After your documents are signed, you will ‘fund’ your trust by transferring your assets to it, and then coordinate the distribution of your life insurance policies and retirement plans with your estate plan by making appropriate changes to your beneficiary designations. After your trust is ‘funded,’ and you’ve made provision for your ‘non-trust assets,’ you will continue to manage and control your trust property as trustee, and trust income, deductions, gains, losses, and credits will continue to be reported on your personal income tax returns. You will also continue to manage and control your ‘non-trust assets.’

Advanced Estate Planning

‘Advanced estate planning’ techniques are typically used by high net-worth individuals to minimize federal estate taxes payable on death, to ensure sufficient liquid assets are available after death to pay any federal estate taxes that may be due, and to reduce the current and future value of a taxable estate.

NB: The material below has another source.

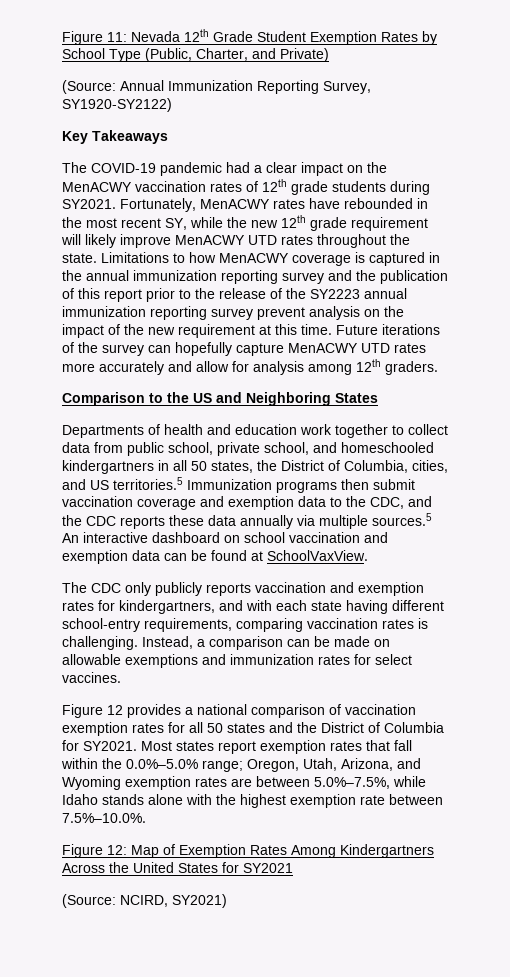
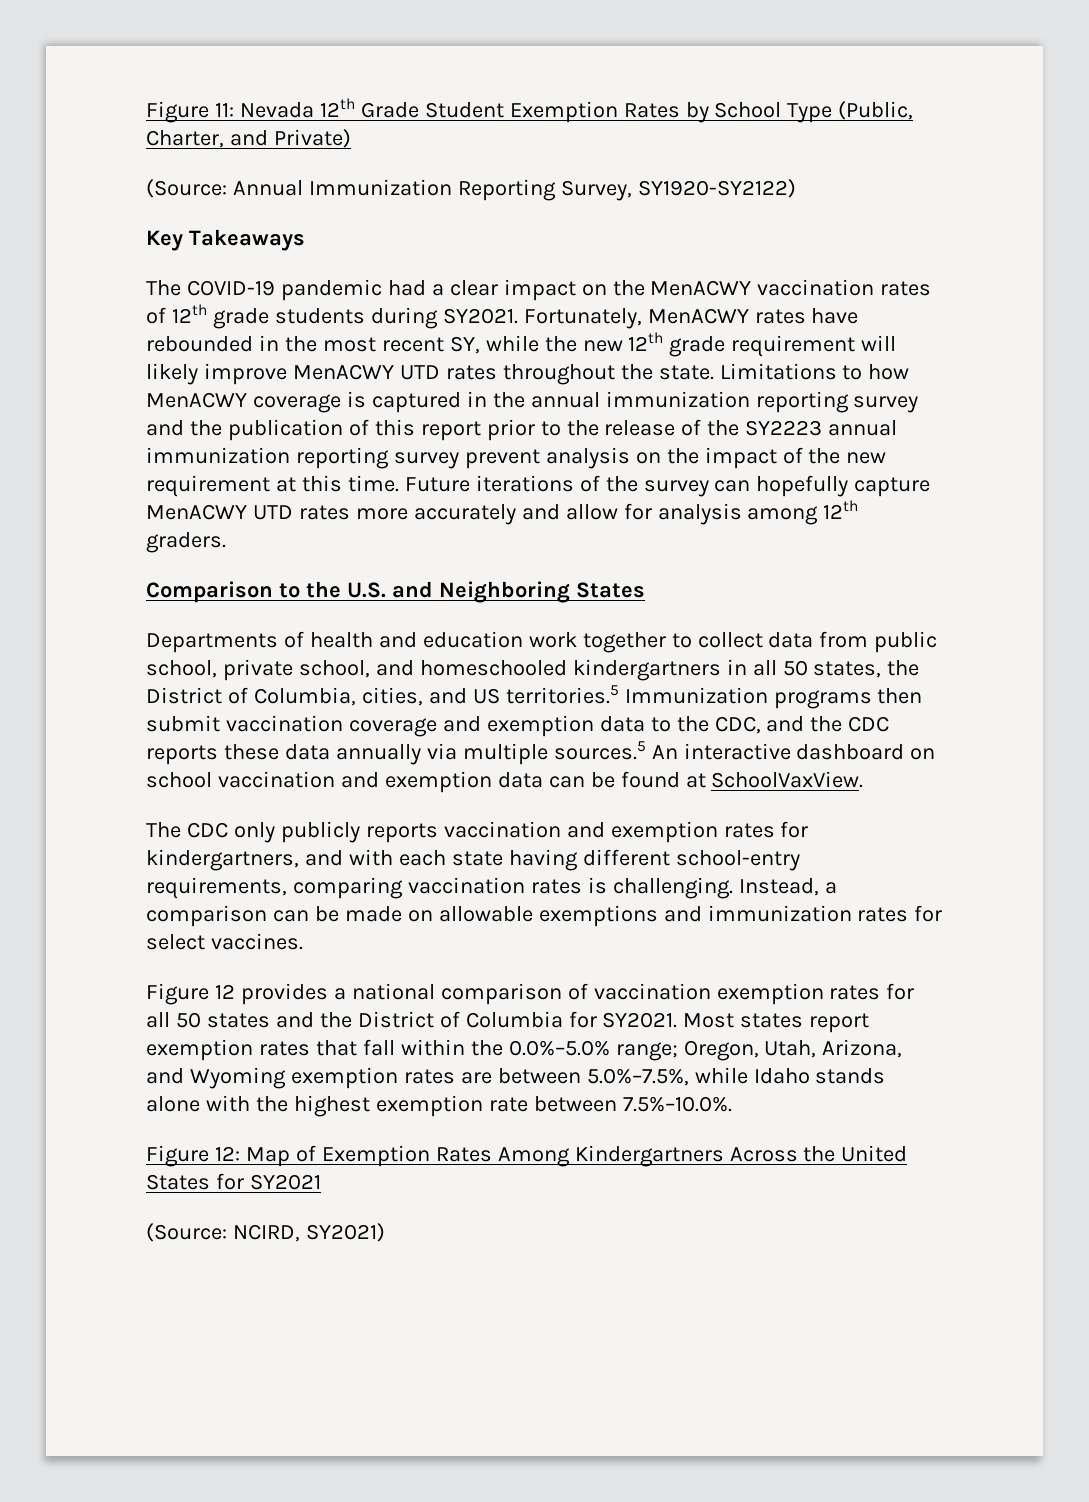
[193,393,212,403] US -> [346,582,386,598] U.S.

By taking advantage of certain valuation discounts, by charitable giving during your lifetime, or by using your lifetime gift tax exemption and annual gift tax exclusions to make gifts to your family during your lifetime, you can reduce the value of your taxable estate. As the value of your taxable estate is reduced, so is your federal tax bill.

Your ‘advanced estate plan’ may include one or more of the following: (a) revocable or irrevocable living trust, (b) irrevocable life insurance trust (“ILIT”), (c) special needs trust (“SNT”), (d) charitable remainder trust (“CRT”), (e) charitable lead trust (“CLT”), (f) grantor-retained annuity trust (“GRAT”), (g) grantor-retained income trust (“GRIT”), (h) grantor-retained unitrust (“GRUT”), (i) intentionally defective grantor trust (“IDGT”), or (j) family limited partnership (“FLP”).